Google's most costly AI model appears to have achieved a significant milestone: beating a 29-year-old video game.
Last night, Google CEO Sundar Pichai wrote gleefully on X, "What a finish! "Gemini 2.5 Pro just finished Pokémon Blue!"
To be clear, the Gemini Plays Pokemon livestream was developed by (in his own words) "a 30 year old software engineer unaffiliated with Google" known as Joel Z. However, Google leaders have encouraged the endeavor.
Logan Kilpatrick, the product lead for Google AI Studio, posted last month that Gemini was "making great progress at completing Pokémon" and had "earned its 5th badge (next best model only has 3 so far, though with a different agent harness)," prompting Pichai to joke, "We are working on API, Artificial Pokémon Intelligence:)"

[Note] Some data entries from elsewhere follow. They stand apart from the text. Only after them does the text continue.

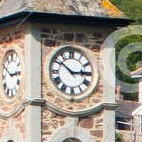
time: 2:51
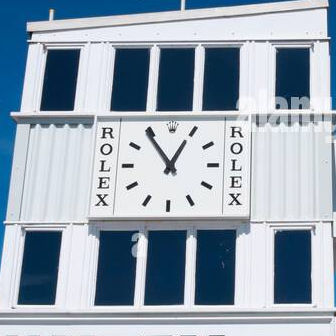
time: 12:54
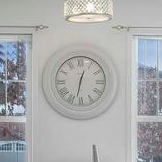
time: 12:32
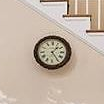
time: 1:24
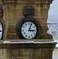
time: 3:04
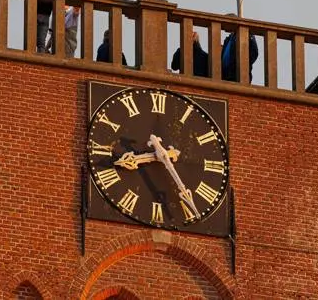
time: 8:24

Why Pokemon? In February, Anthropic emphasized the improvement that its Claude AI models were making in "Pokémon Red," stating that Claude's "extended thinking and agent training" gave it "a major boost" on "more unexpected" tasks, such as playing a classic game. ("Pokémon Red" and "Blue" are separate versions of a GameBoy title launched in 1996 that is linked to the long-running Pokémon series. There’s even a Claude Plays Pokemon Twitch channel that Joel Z highlighted as an inspiration.
Despite his progress, Claude does not appear to have completed "Pokémon Red". Does this imply that Gemini is objectively superior at the game? On his Twitch feed, Joel Z cautioned viewers not to consider this a standard for how well an LLM can play Pokemon. You can't draw direct comparisons since Gemini and Claude use different tools and acquire different information.
And both AI models require assistance to play the game—that's where the aforementioned agent harnesses come in, providing the models with game screenshots overlaid with additional information, allowing the model to decide how to respond (which may include calling specialized agents), and then pressing the button that corresponds to the AI's instruction.
Joel Z said that there were additional "dev interventions" to assist Gemini finish the game, but argued that it was not cheating.
"My interventions improve Gemini's overall decision-making and reasoning abilities," he claims. "I don't provide explicit hints—there are no walkthroughs or precise directions for certain difficulties like Mt. Moon. The only thing that comes even close is letting Gemini know that it needs to converse to a Rocket Grunt twice to earn the Lift Key, which was a problem that was subsequently corrected in Pokemon Yellow.”
Additionally, he noted, "Gemini Plays Pokémon is still actively being developed, and the framework continues to evolve."